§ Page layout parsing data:

------------------------------

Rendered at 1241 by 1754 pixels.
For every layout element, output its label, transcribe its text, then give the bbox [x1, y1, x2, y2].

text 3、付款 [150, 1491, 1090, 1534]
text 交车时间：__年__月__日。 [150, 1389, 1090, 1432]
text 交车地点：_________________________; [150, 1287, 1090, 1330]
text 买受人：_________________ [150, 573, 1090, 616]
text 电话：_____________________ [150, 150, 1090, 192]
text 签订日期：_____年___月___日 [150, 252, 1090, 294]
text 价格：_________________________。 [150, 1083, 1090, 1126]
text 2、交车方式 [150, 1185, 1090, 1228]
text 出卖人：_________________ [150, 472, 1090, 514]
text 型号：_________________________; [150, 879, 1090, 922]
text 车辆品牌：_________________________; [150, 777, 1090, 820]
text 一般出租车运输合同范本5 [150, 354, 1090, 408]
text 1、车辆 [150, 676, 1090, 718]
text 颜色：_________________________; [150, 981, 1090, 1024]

------------------------------

§ To-do item:
Repeat every line of the data, exactly and in full.

§ Solution for this exercise:
Rendered at 1241 by 1754 pixels.
For every layout element, output its label, transcribe its text, then give the bbox [x1, y1, x2, y2].

text 3、付款 [150, 1491, 1090, 1534]
text 交车时间：__年__月__日。 [150, 1389, 1090, 1432]
text 交车地点：_________________________; [150, 1287, 1090, 1330]
text 买受人：_________________ [150, 573, 1090, 616]
text 电话：_____________________ [150, 150, 1090, 192]
text 签订日期：_____年___月___日 [150, 252, 1090, 294]
text 价格：_________________________。 [150, 1083, 1090, 1126]
text 2、交车方式 [150, 1185, 1090, 1228]
text 出卖人：_________________ [150, 472, 1090, 514]
text 型号：_________________________; [150, 879, 1090, 922]
text 车辆品牌：_________________________; [150, 777, 1090, 820]
text 一般出租车运输合同范本5 [150, 354, 1090, 408]
text 1、车辆 [150, 676, 1090, 718]
text 颜色：_________________________; [150, 981, 1090, 1024]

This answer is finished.